Suppose it landed on three. That means that every apartment on the third floor would receive carpeting. He doesn't have to have the carpet installers going to all these different rooms on all these different floors. He can simply instruct everyone to go up to the third floor and install carpet in every room on that floor, which would be far easier for him and just as cost effective. This would be a cluster sample, as opposed to some other type of sample.

But what if all the floors were NOT heterogeneous? What if apartments on the third floor allowed pets? The carpet might not hold up as well. That’s one of the disadvantages of cluster sampling in action. But typically, the clusters are fairly representative and very similar to a simple random sample.


summary
In a stratified random sample, the population is broken down into homogeneous groups called "strata." The reason for this is to separate an otherwise homogeneous group that exhibits characteristics that may misrepresent the population. The idea is to force them into groups and then take a simple random sample within each of the strata. Cluster sampling, on the other hand, is done by taking naturally-occurring--typically geographically--similar groups and taking a simple random sample of the clusters.
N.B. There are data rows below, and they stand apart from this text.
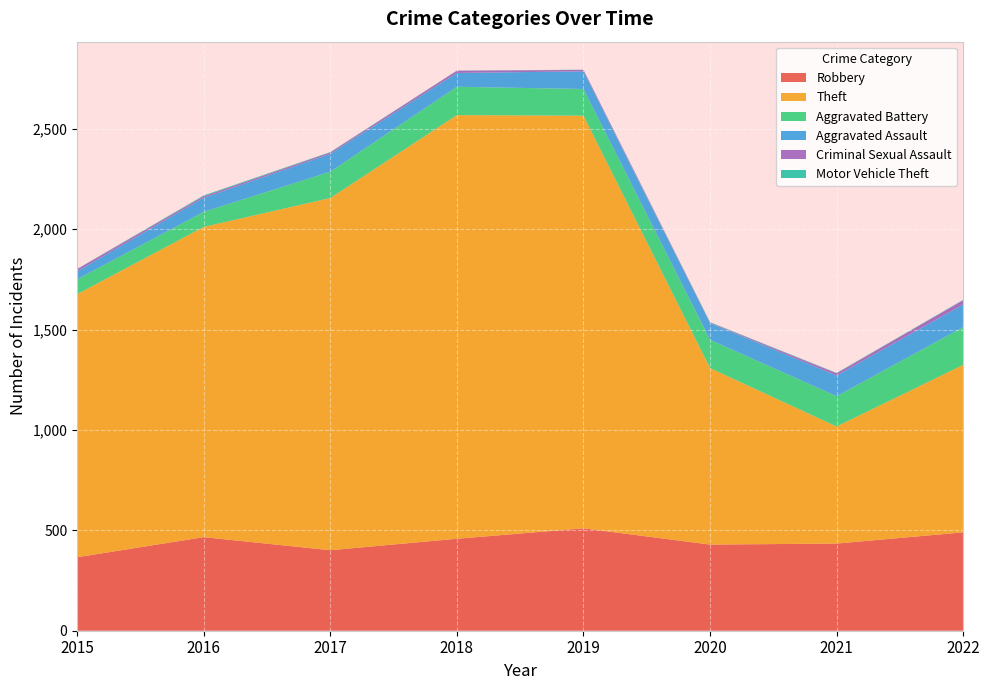

Reading left to right, what are all the values shown in this chart?

Robbery: 366	466	401	458	510	429	434	490
Theft: 1310	1545	1754	2110	2055	879	583	834
Aggravated Battery: 74	75	131	141	133	141	151	188
Aggravated Assault: 40	70	89	69	88	83	103	113
Criminal Sexual Assault: 11	8	7	11	7	3	11	21
Motor Vehicle Theft: 1	4	2	1	1	2	2	2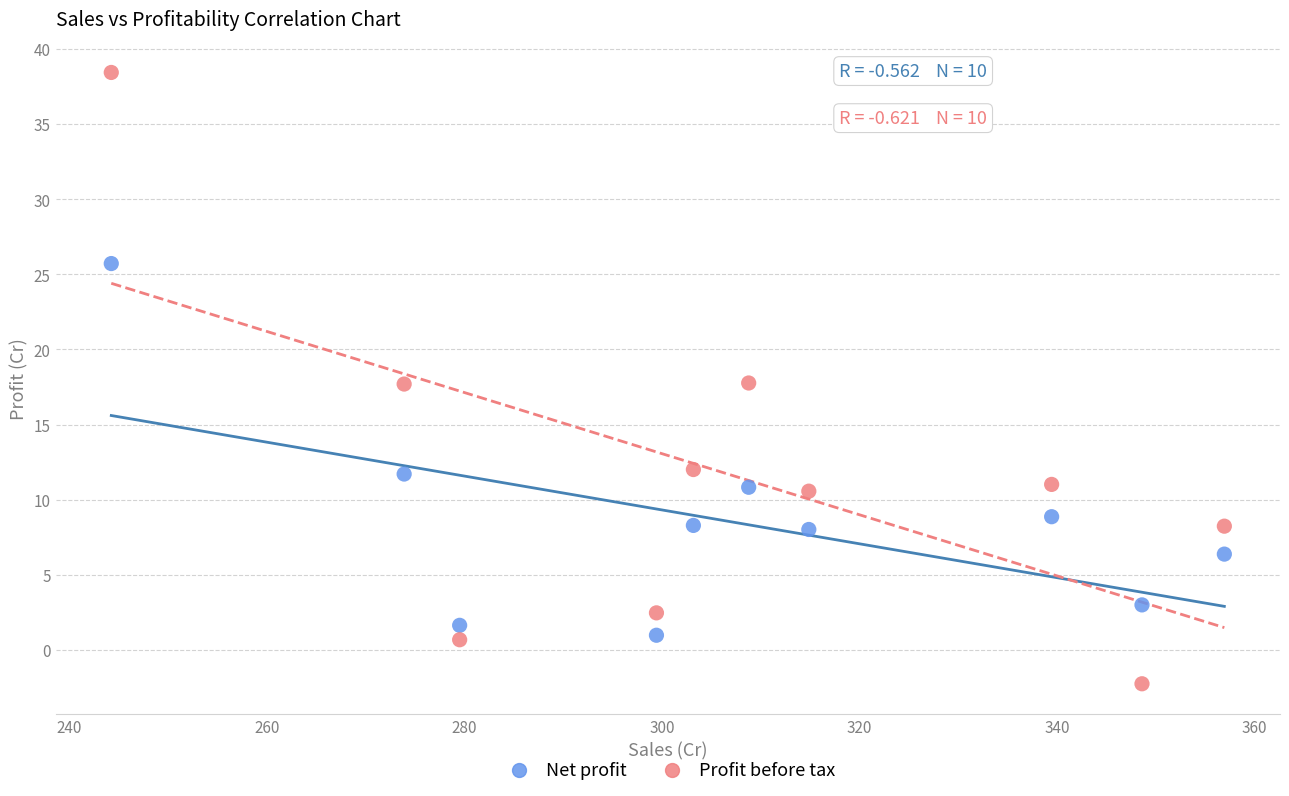

Which series contains the highest Y value?

Profit before tax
Then, each member of the cluster becomes part of the sample. A couple of advantages of cluster samples are that they are more cost effective, and usually achieve the same results as a simple random sample. The disadvantage is that sometimes the cluster may not be heterogeneous, as seen in the landlord example with pets allowed on carpet.

Good luck!

Source: This work is adapted from Sophia author Jonathan Osters.

Terms to Know
Cluster Sample

A sampling method where the population is separated into groups, typically geographically, and a random selection of clusters is made. Each individual in the cluster becomes part of the sample.

Clusters

Smaller subgroups of the population, not necessarily similar in any way besides all being together in one place, making the individuals easier to sample together.

Stratified Random Sample

A random sampling method where individuals are separated into homogenous groups, then simple random samples are taken within each group.

Stratum/Strata

The homogenous groups in a stratified random sample. All individuals in each stratum have something in common, and we would like to see how that affects the outcome of the sample.